Die beklagte Stadt berief sich auf die vereinbarte Zeitbefristung und teilte der Klägerin mit, ihr Arbeitsverhältnis ende aufgrund Zeitbefristung am 28. Februar 2009. Die Arbeitnehmerin hingegen vertrat die Auffassung, im Arbeitsvertrag sei lediglich eine Befristung mit Sachgrund vereinbart worden. Das Kreuz für die befristete Einstellung sei im Bereich des sachlichen Grundes gesetzt. Ihr Arbeitgeber könne sich daher nicht mehr auf die sachgrundlose Befristung nach § 14 Abs. 2 TzBfG berufen.

Das Arbeitsgericht hat die Befristungsklage abgewiesen.

Die Entscheidung:

Im Berufungsverfahren hat das Landesarbeitsgericht die Entscheidung des Arbeitsgerichts bestätigt.
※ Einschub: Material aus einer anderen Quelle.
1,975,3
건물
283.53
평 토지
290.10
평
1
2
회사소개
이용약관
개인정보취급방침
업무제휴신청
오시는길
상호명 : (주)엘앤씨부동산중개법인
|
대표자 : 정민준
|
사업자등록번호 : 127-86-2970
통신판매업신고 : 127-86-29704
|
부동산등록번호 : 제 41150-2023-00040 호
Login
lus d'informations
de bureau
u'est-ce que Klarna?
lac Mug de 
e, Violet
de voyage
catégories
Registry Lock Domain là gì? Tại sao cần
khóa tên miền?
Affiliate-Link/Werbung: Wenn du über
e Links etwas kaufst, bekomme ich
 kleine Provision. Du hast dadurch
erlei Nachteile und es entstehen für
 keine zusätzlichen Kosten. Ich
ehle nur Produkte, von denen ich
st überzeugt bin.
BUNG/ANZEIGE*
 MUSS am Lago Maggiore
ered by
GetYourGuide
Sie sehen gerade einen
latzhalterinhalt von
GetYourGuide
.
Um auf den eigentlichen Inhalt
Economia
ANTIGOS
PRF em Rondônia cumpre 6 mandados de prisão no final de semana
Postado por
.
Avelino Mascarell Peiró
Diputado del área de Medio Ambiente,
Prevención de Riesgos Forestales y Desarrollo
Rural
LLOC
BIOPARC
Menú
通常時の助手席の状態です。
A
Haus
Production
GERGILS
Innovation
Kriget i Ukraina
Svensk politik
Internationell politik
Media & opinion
I. Angabe des Befristungsgrundes nicht erforderlich

Die Angabe des Befristungsgrundes wird weder vom Schriftformerfordernis nach § 15 Abs. 4 TzBfG verlangt, noch enthält § 14 Abs. 2 TzBfG ein Zitiergebot. Nach ständiger Rechtsprechung des Bundesarbeitsgerichts reicht es daher für die Anwendbarkeit des Erstbefristungsprivilegs aus, dass der Rechtfertigungsgrund für die sachgrundlose Befristung bei Vertragsschluss objektiv vorliegt.
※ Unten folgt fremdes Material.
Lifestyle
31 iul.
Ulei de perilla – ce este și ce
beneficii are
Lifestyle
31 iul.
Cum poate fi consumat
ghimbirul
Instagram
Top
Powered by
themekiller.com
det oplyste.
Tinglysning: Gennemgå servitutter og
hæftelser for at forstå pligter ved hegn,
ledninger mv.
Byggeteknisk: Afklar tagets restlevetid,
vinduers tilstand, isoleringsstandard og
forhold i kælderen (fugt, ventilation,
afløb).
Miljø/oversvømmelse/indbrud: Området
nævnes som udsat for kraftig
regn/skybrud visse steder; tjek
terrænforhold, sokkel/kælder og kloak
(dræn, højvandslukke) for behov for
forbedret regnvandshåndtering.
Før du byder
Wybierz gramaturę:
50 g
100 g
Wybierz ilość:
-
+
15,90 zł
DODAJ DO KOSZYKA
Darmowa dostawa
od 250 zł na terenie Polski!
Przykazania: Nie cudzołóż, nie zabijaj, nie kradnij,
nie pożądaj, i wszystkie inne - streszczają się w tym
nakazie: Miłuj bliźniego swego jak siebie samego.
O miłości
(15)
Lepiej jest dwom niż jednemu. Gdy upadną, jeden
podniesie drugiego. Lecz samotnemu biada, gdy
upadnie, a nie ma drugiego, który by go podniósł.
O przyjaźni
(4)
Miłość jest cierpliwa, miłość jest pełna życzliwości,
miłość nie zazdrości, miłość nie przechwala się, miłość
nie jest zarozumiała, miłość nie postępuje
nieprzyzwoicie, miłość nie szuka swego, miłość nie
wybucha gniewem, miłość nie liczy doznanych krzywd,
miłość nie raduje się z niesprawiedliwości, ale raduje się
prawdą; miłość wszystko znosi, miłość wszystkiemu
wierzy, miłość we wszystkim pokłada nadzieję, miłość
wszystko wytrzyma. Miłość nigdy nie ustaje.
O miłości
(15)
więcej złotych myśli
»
II. Sachgrundlose Befristung ausdrücklich ausgeschlossen?

Nach der Rechtsprechung kommt es also nicht darauf an, ob die sachgrundlose Befristung ausdrücklich vereinbart ist, sondern darauf, ob sie arbeitsvertraglich ausgeschlossen ist. Der Arbeitgeber darf sich also mangels weiterer Anhaltspunkte auf den objektiv gegebenen § 14 Abs. 2 TzBfG berufen und hierauf ausweichen. Ob in einem Vertragsformular das „Kreuzchen“ bei § 14 Abs. 2 TzBfG gesetzt ist oder nicht, spielt keine Rolle. Die Vereinbarung eines Sachgrundes reicht damit für den vertraglichen Ausschluss der sachgrundlosen Befristung allein nicht aus. Das fehlende „Kreuzchen“ bei § 14 Abs. 2 TzBfG ist keine Regelung darüber, dass eine sachgrundlose Befristung ausgeschlossen ist, sondern eine Nichtregelung. Ebenso gut hätte der vorgegebene Passus zur sachgrundlosen Befristung gestrichen oder herausgenommen werden können. Im vorliegenden Fall waren sonstige Umstände, die für einen vertraglichen Ausschluss sprechen könnten, nicht ersichtlich.

Fazit:

Der bloßen Vereinbarung einer Sachgrundbefristung steht nicht entgegen, dass sich der Arbeitgeber später zusätzlich auch auf die Wirksamkeit des befristeten Arbeitsvertrages nach § 14 Abs. 2 TzBfG (Erstbefristungsprivileg) berufen darf. Etwas anderes gilt nur dann, wenn die Parteien die sachgrundlose Befristung arbeitsvertraglich positiv ausgeschlossen haben. Trotz dieser für Arbeitgeber positiven Rechtsprechung empfehlen wir grundsätzlich, den Befristungsgrund nicht in den Arbeitsvertrag aufzunehmen. Bei der Begründung der Wirksamkeit einer Befristungsvereinbarung bleiben so mehr Optionen. Etwas anderes gilt nur dann, wenn speziell anwendbare Tarifverträge die Angabe des Befristungsgrundes ausdrücklich verlangen.